November 2017 marked the eighth year since the publication of my book, Landscape Painting: Essential Concepts and Techniques for Plein Air and Studio Practice, and the launch of this blog. In my first post of the new year, I thought I would look back at the most popular (and my favorite) posts from the past eight years. I measured popularity by the number of comments it received and the number of visits (as reported to me by Google Analytics). Here then are eight for eight, the top posts from the past eight years.
Close to my heart are the posts about notan, and this one remains the most popular by far. The video featured here received over 38,000 views on YouTube.
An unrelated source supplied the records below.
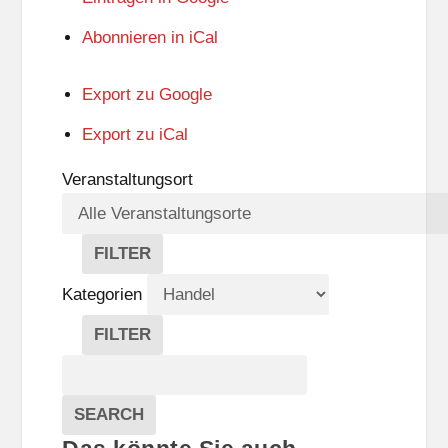
Abonnieren in
iCal
Export zu
Google
Export zu
iCal
Veranstaltungsort
FILTER
V
E
Kategorien
R
A
FILTER
N
K
Suche
S
A
T
T
Veranstaltungen
A
E
EVENTS
SEARCH
L
G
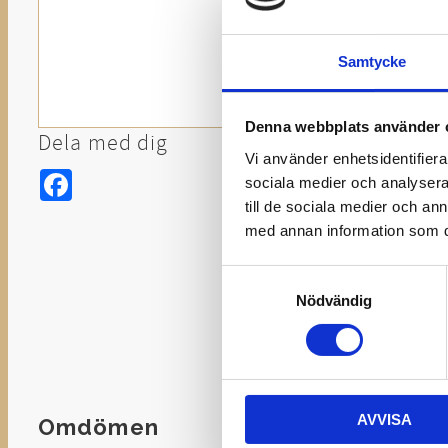
Samtycke
Denna webbplats använder 
Dela med dig
Vi använder enhetsidentifierar
Facebook
sociala medier och analysera 
till de sociala medier och a
med annan information som du 
Samtyckesval
Nödvändig
AVVISA
Omdömen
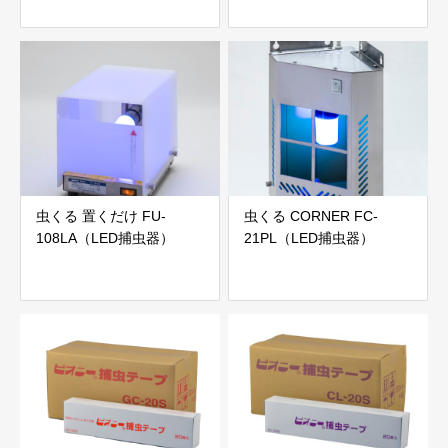
虫くる 置くだけ FU-
虫くる CORNER FC-
108LA（LED捕虫器）
21PL（LED捕虫器）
I also have a feature-length article on notan, with supporting illustrations: The Wisdom of Notan – A Brief Introduction.
This post, featuring rare footage of Monet painting, received near record comments. If you haven’t seen Monet paint, this will be a real treat. It’s just a 2.5 minute video, and unbelievably inspiring! I offer commentary at various points.
This post didn’t receive the most hits, but it should have! I consider this topic to be one of most important of the 70+ posts here. This essential lesson in Impressionist theory still defines the way contemporary landscape painters approach color. Versions of this post appeared both in my book and in the September 2012 issue of Artists & Illustrators. I’ll be offering a workshop in June: The Contemporary Impressionist Landscape.
As a great proponent of underpainting,, I was’t surprised that this post got so many visits. I’ll be offering a workshop in April: Landscape Painting: Smart Starts Using Underpainting to Build Value, Composition and Color.
My “travel journal” from my 2015 trip to Italy brought in quite a few comments. My excitement was contagious! This post features beautiful videos of the Umbrian countryside and a compilation of Italian church bells.
This post, near and dear to my heart, sums up my philosophy about landscape painting: the entire process is better managed when broken down into four logical steps.
Much to my surprise, this post received the second largest number of comments of any post. Its popularity is a testament to how painters thirst for this information.
If painters were thirsty for information about framing, they were positively dehydrated over varnishing. This post got the most hits of all, 25. I still get questions from readers about varnishing.